Only the brave are cut out for the Munster Church Tower ascent, and I am proud to say that I defeated the odds. In all seriousness, I am over-exaggerating the trek a little bit, it is manageable for everyone!
This morning, we took the ICE train to the city of Ulm, which is the fastest passenger train in Germany. It travels over 100 miles per hour, so it was cool to fly through the German countryside. I am amazed how efficient public transportation is here. However, Freddy (one of the German students), explained that the trains here are known for not being on time. The train system has been a big political debate in Germany; they government is debating whether to privatize the train system. It is easier for public transit in Germany to be better connected than in the United States solely because of the size of the country. Cities in Germany are much closer together.

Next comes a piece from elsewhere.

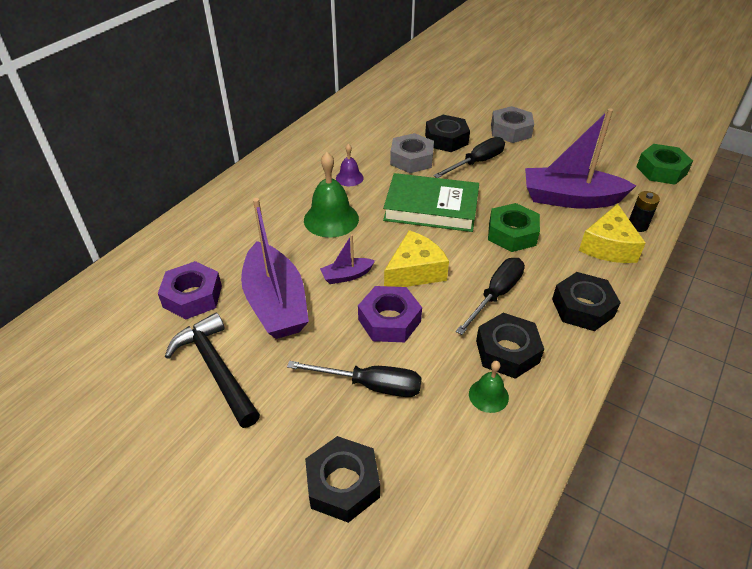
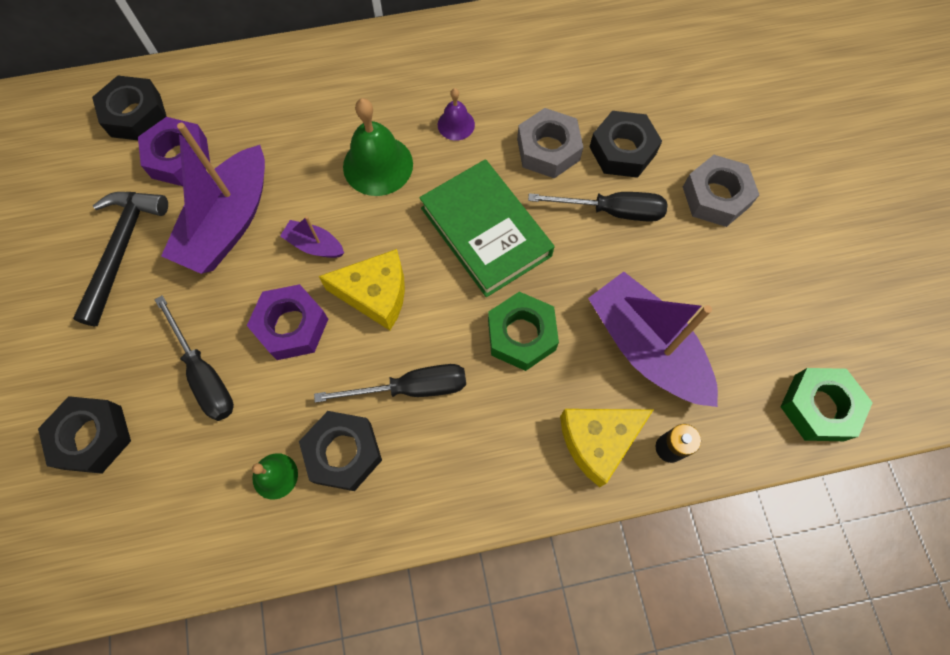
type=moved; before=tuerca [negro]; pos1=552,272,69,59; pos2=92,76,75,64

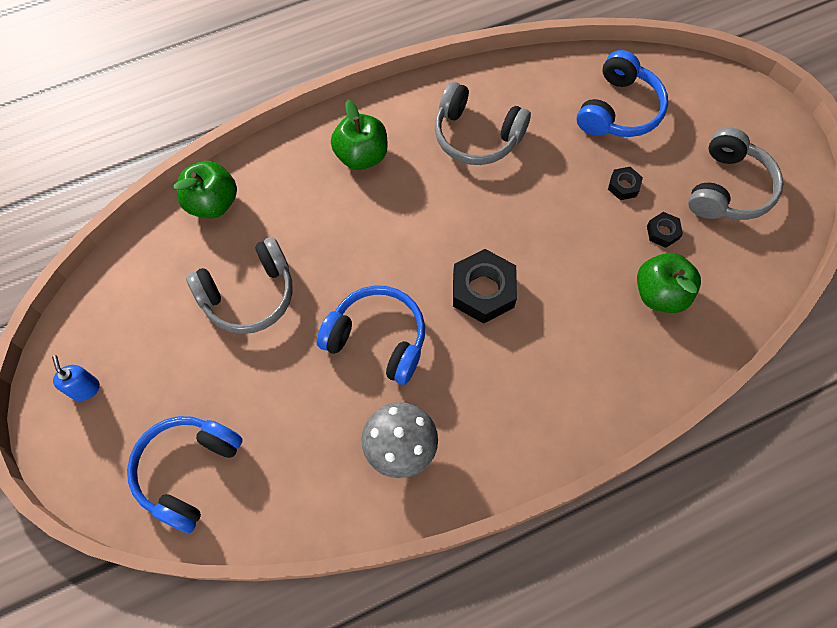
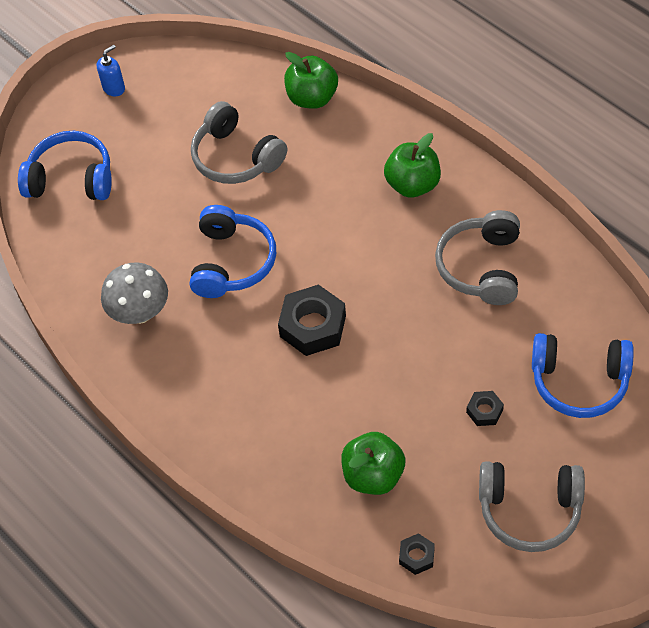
type=moved; before=tuerca [negro]; pos1=647,212,36,36; pos2=399,533,36,42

When we got to the historic city of Ulm, the town center was not what I imagined. I thought Ulm would have been an older, classic city with more of a village culture than a big city. However, I was greeted to the city center by a Rolex store and an expensive shoe store. With a town population of only about 120,000 people, it is less than half of the size of Augsburg.
The church that we scaled was called the Munster Church. During the bombing of Germany in World War II, 80% of Ulm was destroyed, but no bombs hit the church. It is thought that the church tour was used as a land marker for pilots and for the U.S. army when they were slowly infiltrating the Nazi regime. The trek to the top of the tour was long, but the views were fantastic. The day was clear, and I was on top of the highest vantage point in Germany for hundreds of miles. It was a tight space up top, so a couple students who do not like heights were a little worried, but I give them credit for making the trek to the top with the group!
We took a small walk around the city with our tour guide, David. He was extremely passionate about the city, and you could feel his passion for the history of Ulm. He impressed me with how he could strike such passion into an audience while speaking in a second language. While we were walking, he asked us about the Pittsburgh Steelers, and I brought my terrible towel out to take a picture with him at the end of tour!
During the city tour of Ulm, we took a walk to the old fortification of the city when the town was built within the city fortifications. Today, a portion of the wall is a trail for walking or jogging. We also saw the most uneven house in the world (certified by the Guinness Book of World Records), which is one of the oldest buildings left in Ulm; the house was part of a small portion of the village that was not destroyed by bombs. Back when it was constructed, the people of Ulm were taxed based on the amount of land your actual building occupied. So, in order to save money while building a bigger house, a portion of the house was built on a stream, and the second floors extended further than the original base floor of the house.
Because we only had a small window of time, our tour was cut off a little early, and we ate lunch at a crepe place that was just okay. The crepes were not completely cooked.
We drove back to Augsburg after lunch because we needed to get back to work on our presentations. My team met at the University of Augsburg again, and we had a lot of work to do for the night. The Americans in my group met for over four hours working on our presentation. We had so much information to present but had conflicts with getting our presentation under the 20-minute limit.
We were on the grind all night, and we made plans to meet again as a team to run through our presentation in the morning. The presentation is really making me think about coming home. But I know that once I get through the heavy work, my mind will be clear, and I will want to stay in Germany for another week.